§ Problem statement
Which lines in the data contain the word "tortura"? Please copy each of them.

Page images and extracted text
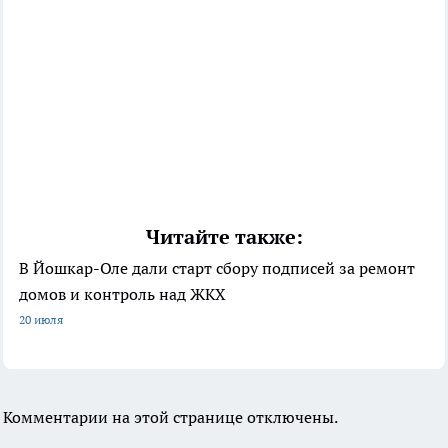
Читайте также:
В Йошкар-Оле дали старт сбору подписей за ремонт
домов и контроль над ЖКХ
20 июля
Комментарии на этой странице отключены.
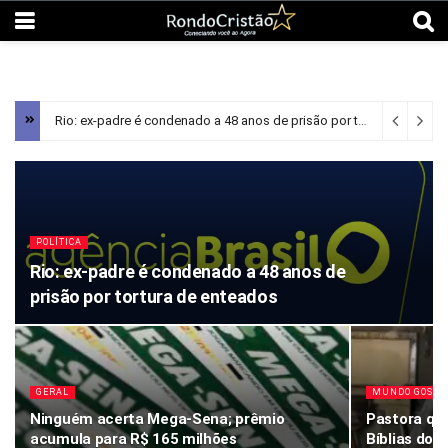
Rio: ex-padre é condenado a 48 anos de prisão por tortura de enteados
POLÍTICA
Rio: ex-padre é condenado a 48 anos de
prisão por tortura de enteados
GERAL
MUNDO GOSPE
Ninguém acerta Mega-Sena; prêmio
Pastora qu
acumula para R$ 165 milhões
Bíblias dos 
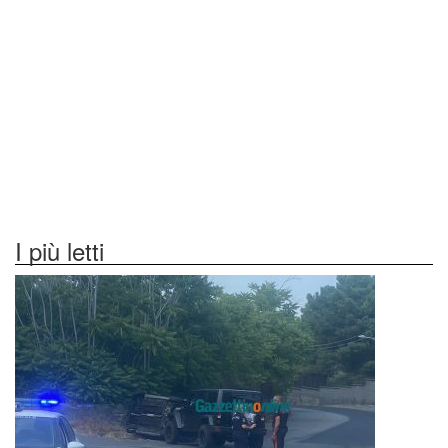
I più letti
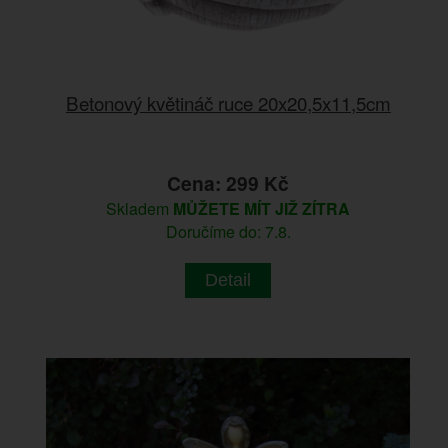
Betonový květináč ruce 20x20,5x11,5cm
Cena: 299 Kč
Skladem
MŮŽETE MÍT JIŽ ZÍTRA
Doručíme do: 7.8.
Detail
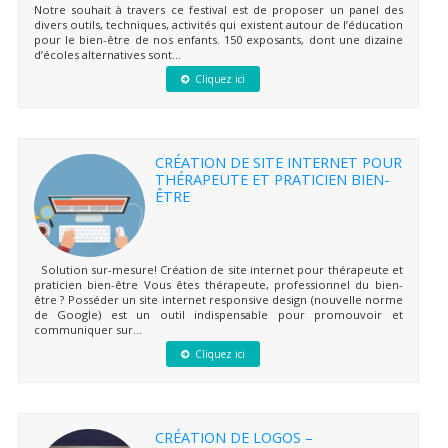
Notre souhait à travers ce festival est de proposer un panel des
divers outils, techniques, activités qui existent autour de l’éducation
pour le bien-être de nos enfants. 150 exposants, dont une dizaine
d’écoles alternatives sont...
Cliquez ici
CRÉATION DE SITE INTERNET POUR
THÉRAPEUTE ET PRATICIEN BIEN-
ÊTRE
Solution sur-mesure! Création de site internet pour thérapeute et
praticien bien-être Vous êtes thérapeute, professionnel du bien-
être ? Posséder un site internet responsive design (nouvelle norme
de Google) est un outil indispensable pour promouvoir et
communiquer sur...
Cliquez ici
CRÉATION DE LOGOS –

§ Output for this exercise
Rio: ex-padre é condenado a 48 anos de prisão por tortura de enteados
prisão por tortura de enteados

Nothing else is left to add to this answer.